Miss Dhivya, a student leader from Tamil Nadu, also addressed the crowd by video. She recalled her horror at watching the events of 2009 unfold, and related how these events led to the Tamils of Tamil Nadu rallying behind the Tamil people’s struggle for freedom. Condemning several decades of Indian Government assistance in Sri Lanka’s persecution of Eelam Tamils, culminating in 2009, Miss Dhivya called for an Indian boycott of Sri Lanka in the spheres of politics, culture and sports.
Mr S Sritharan MP, from the Tamil National Alliance in Sri Lanka, addressing the crowd via video remarked that, in addition to remembering the past, the anniversary of 18 May 2009 should inspire the Tamil diaspora to lay the foundation for a bright future for the long-suffering Tamils of Eelam. To underscore this point, he recounted the many ways in which Tamils in Eelam are being persecuted to this day, including recent land grabs in Valigamam, planned colonization of Tamil areas by Sinhala families, displaced Tamils being forced to live in forests and the on-going structural genocide by the Sri Lankan state.

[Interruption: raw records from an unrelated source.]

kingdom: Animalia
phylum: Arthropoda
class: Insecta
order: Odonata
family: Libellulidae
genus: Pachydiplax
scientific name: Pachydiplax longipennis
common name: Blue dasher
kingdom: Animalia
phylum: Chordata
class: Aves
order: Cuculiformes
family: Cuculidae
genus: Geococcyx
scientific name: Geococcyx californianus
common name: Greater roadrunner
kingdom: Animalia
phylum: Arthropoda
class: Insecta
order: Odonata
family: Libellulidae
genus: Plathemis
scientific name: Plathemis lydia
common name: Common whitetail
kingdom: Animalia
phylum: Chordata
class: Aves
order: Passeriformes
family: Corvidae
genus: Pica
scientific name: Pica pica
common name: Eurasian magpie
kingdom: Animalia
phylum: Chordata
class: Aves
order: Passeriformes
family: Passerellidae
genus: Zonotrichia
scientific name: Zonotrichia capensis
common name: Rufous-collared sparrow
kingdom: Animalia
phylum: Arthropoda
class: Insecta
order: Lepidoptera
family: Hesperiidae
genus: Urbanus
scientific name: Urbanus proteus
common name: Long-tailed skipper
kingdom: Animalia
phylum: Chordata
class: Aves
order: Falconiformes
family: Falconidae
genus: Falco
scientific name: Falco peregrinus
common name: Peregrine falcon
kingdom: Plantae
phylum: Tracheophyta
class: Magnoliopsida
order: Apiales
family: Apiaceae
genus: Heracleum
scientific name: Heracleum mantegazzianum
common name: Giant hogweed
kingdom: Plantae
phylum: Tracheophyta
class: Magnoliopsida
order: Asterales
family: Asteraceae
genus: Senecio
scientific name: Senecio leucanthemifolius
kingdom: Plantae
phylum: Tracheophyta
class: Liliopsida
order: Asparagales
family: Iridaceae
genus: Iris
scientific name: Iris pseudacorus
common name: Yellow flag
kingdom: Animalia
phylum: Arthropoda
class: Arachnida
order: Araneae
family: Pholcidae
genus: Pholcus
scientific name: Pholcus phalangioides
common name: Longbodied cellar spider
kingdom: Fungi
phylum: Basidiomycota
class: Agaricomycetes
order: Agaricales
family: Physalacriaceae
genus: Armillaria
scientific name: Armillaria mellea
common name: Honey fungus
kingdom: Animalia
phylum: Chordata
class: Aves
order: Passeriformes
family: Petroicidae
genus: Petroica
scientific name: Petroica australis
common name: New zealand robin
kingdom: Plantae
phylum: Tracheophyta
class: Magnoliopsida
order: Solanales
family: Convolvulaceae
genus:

The crowd also received support from Dr Vikramabahu Karunaratne, a prominent Sinhalese politician and leader of the NSSP, who declared that the NSSP stands by the Tamils who fight for justice and freedom in their homeland.
The crowd was also addressed by two leaders of diaspora organisations. Father S J Emmanuel, leader of the Global Tamils Forum, recounted the many ways in which the Sri Lankan state is attempting to “eradicate the roots of Tamil existence” – including the flooding of Tamil homelands by Sinhala military personnel, the desecration of Hindu temples and their replacement by Buddhist stupas, and the grabbing of Tamil lands. He called on Tamils to keep pricking the consciences of the UK, USA and India to stop their connivance with the Sri Lankan state. He made a special plea to the British Prime Minister to boycott the Commonwealth meeting, urging him to think beyond the narrow interests of trade and tourism and to act in a manner that entitles Britain to call itself “Great Britain”.
Mr Ravi, the General Secretary of the British Tamils Forum, thanked the crowd for attending and recalled the desperate attempts that the same crowd made – ultimately in vain – in 2009 to prevent the massacre, by demonstrating in Parliament Square for several weeks. He also commended the crowd’s brethren in Tamil Nadu, particularly thanking the students’ campaign for their support in the Tamil struggle. He urged the audience to continue to contribute in every way possible until Tamils win their freedom, reminding the crowd that “each Tamil has a part to play in the freedom struggle”.
The large turnout at the rally, the biggest since 2009, sends a clear message to the international community of the Tamil people’s undying yearning for freedom.
It was also announced that another event would be held in the coming weeks to commemorate the forthcoming 30th anniversary of the Black July massacre of 1983, and to draw attention to continuing acts of genocide by the Sri Lankan state –particularly the uprooting of Tamils from their traditional homelands through land grabs.